→ TASK DETAILS: Lines with "common": state how many there are in the records below, and nothing else.
━━━━━ DATA UNDER STUDY ━━━━━
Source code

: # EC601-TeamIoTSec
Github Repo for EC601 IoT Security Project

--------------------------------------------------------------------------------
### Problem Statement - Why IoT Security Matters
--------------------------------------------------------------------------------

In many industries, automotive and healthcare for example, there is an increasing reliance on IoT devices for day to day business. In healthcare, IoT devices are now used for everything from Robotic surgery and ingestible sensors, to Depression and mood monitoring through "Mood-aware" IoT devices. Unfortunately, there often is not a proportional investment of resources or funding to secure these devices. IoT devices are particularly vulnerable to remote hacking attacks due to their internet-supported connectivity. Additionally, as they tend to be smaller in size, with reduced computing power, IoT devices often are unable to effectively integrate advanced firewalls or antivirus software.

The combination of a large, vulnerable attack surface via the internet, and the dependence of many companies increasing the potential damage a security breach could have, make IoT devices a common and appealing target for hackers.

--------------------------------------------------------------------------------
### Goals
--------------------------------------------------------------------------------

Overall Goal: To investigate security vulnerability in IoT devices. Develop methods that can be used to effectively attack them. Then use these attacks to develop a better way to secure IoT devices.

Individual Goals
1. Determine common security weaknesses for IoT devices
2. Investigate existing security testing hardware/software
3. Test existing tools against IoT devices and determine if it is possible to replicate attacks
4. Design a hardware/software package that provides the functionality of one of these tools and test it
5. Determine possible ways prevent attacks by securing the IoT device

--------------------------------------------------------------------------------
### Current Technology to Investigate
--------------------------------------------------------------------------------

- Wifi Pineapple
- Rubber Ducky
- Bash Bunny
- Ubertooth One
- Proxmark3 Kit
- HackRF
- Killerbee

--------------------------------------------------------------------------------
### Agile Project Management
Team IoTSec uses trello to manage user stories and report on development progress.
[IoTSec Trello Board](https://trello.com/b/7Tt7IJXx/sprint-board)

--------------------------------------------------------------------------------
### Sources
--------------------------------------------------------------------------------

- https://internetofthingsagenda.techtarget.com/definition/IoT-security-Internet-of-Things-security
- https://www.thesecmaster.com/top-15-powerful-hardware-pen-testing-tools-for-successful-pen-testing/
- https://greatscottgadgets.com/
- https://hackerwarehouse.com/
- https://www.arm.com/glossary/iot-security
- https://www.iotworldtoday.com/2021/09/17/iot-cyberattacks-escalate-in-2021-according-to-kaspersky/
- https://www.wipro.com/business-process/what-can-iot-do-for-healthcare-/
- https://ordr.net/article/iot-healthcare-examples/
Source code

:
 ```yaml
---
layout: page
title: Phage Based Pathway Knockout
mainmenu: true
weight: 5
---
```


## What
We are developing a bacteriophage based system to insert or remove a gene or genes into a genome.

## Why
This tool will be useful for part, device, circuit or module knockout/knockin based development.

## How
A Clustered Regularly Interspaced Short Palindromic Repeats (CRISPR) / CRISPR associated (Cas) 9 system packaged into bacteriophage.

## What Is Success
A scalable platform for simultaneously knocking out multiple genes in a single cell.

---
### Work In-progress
━━━━━
→ SOLVED EXERCISE: 2